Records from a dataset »
+ + + + +
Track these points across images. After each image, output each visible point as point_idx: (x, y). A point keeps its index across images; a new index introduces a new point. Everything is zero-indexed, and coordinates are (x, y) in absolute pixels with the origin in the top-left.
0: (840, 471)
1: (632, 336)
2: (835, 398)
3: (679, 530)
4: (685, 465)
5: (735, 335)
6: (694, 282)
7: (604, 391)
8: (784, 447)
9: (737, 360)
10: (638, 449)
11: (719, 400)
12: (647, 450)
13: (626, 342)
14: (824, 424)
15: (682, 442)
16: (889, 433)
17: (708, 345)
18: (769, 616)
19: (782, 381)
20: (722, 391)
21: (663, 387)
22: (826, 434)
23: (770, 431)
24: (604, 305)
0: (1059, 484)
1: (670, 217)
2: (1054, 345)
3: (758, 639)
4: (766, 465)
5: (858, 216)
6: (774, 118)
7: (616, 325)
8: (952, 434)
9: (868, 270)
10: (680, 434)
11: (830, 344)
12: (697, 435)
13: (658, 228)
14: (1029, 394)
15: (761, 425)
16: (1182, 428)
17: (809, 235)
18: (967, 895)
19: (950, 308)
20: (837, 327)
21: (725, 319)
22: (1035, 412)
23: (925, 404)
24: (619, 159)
+ + + + +
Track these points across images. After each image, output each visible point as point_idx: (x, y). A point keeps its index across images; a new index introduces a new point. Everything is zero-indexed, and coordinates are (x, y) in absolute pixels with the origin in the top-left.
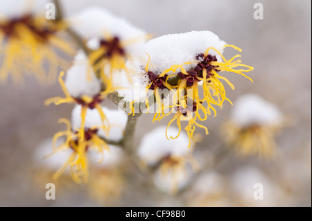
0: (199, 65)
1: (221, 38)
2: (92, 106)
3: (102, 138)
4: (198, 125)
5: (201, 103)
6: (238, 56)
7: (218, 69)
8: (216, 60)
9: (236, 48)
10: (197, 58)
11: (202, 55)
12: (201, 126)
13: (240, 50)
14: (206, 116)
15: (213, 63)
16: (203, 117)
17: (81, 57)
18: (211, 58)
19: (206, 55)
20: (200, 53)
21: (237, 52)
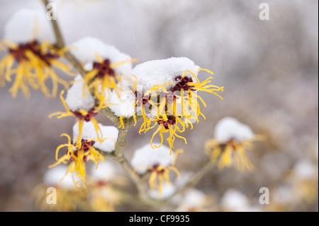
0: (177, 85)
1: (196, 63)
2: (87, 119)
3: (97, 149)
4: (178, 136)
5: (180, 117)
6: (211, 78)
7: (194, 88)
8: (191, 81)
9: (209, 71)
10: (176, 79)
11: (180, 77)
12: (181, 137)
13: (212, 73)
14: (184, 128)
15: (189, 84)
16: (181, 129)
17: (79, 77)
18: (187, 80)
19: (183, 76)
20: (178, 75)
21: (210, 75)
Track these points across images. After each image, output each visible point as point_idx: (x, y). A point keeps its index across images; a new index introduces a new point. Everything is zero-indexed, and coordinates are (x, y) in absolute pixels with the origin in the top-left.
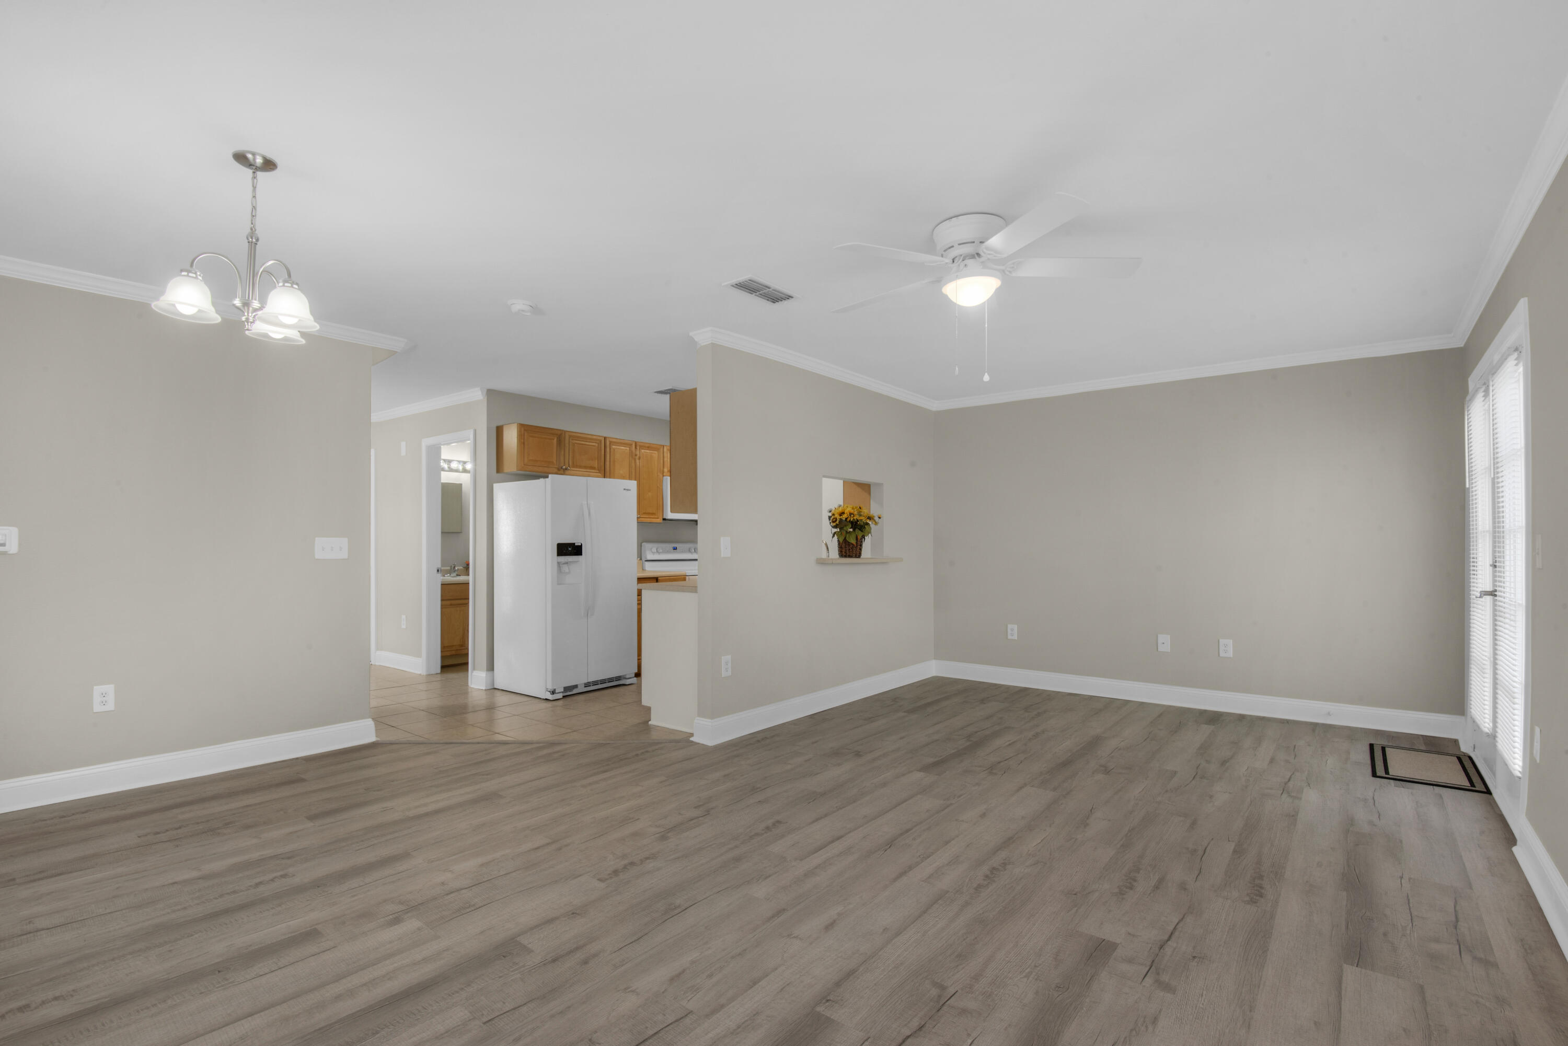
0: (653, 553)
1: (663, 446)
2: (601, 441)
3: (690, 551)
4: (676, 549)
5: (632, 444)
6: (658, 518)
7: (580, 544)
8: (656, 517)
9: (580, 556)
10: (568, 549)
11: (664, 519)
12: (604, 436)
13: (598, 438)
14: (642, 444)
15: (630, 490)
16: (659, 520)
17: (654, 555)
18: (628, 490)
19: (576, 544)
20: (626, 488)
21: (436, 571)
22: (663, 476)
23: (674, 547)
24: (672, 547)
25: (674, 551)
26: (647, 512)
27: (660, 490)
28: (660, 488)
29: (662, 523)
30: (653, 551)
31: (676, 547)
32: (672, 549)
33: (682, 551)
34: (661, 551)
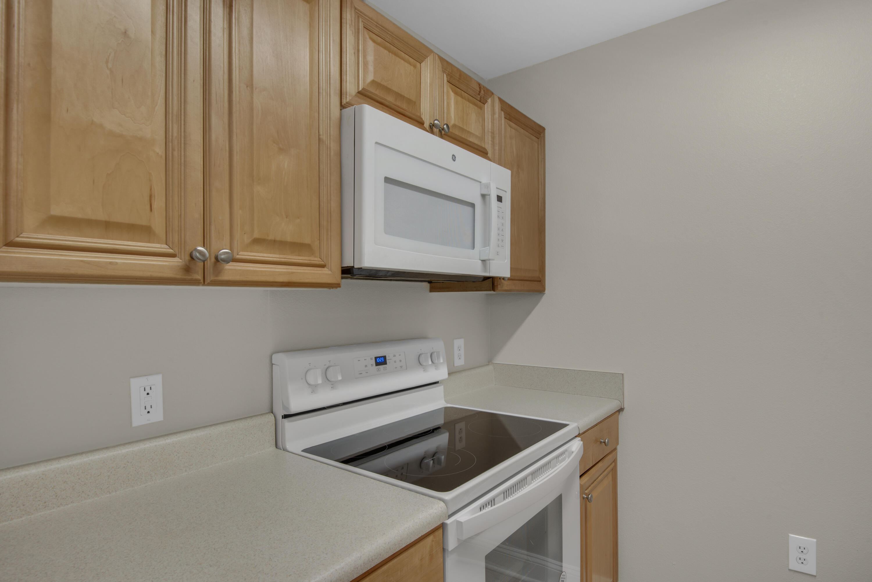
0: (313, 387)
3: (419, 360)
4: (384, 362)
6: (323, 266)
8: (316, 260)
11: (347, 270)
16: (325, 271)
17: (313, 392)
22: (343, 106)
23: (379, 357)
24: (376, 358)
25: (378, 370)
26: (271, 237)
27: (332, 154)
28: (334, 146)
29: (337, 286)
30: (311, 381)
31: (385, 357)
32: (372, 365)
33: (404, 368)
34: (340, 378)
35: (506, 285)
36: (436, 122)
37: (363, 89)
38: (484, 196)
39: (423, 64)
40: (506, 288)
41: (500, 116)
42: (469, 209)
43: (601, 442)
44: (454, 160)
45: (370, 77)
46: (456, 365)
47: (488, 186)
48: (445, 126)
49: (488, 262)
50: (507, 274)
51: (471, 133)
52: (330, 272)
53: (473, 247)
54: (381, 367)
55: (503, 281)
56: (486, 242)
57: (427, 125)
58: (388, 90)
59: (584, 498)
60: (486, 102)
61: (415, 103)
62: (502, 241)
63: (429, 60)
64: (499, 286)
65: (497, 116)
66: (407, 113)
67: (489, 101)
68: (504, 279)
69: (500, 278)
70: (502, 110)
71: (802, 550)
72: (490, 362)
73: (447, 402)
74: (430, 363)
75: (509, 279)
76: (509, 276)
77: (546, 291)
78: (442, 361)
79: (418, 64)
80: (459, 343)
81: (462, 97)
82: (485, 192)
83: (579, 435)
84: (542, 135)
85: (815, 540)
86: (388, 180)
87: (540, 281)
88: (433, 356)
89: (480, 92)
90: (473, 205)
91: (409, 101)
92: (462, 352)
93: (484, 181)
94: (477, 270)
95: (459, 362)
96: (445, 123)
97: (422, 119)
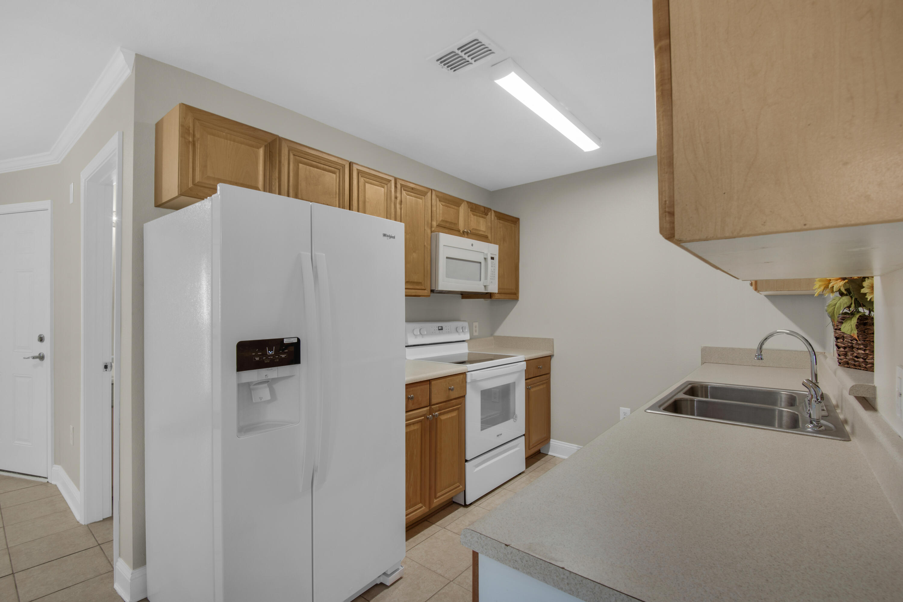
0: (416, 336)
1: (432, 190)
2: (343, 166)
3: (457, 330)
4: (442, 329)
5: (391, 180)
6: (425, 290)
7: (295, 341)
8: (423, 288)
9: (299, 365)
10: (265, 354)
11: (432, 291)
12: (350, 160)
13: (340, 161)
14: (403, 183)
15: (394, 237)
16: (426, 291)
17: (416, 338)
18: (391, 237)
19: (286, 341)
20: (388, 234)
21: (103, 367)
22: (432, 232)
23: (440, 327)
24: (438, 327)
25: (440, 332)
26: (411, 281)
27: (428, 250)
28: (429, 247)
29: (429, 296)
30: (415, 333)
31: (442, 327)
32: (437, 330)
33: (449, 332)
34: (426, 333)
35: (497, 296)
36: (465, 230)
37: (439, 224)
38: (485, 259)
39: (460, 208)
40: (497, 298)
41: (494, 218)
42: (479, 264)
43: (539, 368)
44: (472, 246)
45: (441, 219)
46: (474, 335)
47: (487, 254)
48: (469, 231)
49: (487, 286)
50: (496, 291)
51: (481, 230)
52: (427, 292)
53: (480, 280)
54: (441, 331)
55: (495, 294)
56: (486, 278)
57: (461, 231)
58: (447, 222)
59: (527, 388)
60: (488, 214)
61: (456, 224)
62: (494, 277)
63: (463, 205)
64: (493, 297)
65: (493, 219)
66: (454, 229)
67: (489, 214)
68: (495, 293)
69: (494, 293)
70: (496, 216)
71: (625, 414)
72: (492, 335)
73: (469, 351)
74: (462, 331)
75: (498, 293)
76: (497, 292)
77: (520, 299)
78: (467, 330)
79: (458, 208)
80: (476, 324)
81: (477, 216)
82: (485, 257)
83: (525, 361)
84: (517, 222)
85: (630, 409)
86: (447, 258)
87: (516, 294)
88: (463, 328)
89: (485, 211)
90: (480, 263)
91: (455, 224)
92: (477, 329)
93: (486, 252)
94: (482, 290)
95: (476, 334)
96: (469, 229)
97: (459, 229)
+ + + + +
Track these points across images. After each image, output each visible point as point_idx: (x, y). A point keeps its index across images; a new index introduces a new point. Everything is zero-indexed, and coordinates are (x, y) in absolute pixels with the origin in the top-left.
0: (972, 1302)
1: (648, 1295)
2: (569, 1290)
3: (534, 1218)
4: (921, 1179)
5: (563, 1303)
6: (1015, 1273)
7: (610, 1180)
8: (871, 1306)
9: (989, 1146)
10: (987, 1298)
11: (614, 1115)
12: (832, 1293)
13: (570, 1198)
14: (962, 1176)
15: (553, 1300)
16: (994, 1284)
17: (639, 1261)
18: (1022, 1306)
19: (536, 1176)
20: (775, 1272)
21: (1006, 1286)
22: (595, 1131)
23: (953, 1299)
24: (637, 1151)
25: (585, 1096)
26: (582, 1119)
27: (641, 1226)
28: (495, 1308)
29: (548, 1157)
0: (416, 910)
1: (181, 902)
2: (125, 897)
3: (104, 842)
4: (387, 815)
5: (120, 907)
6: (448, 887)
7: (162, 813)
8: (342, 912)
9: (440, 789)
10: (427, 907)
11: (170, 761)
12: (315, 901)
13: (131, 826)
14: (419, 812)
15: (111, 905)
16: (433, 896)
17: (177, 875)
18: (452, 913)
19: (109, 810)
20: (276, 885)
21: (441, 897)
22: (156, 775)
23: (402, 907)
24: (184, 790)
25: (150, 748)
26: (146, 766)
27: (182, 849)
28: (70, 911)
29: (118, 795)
+ + + + +
WHAT TO DO » Rewrite the records from the line with "35: (506, 285)" to the line with "52: (330, 272)", replacing "488" with "491" and leaving everything else unchanged.

EXPECTED OUTPUT »
35: (506, 285)
36: (436, 122)
37: (363, 89)
38: (484, 196)
39: (423, 64)
40: (506, 288)
41: (500, 116)
42: (469, 209)
43: (601, 442)
44: (454, 160)
45: (370, 77)
46: (456, 365)
47: (491, 186)
48: (445, 126)
49: (491, 262)
50: (507, 274)
51: (471, 133)
52: (330, 272)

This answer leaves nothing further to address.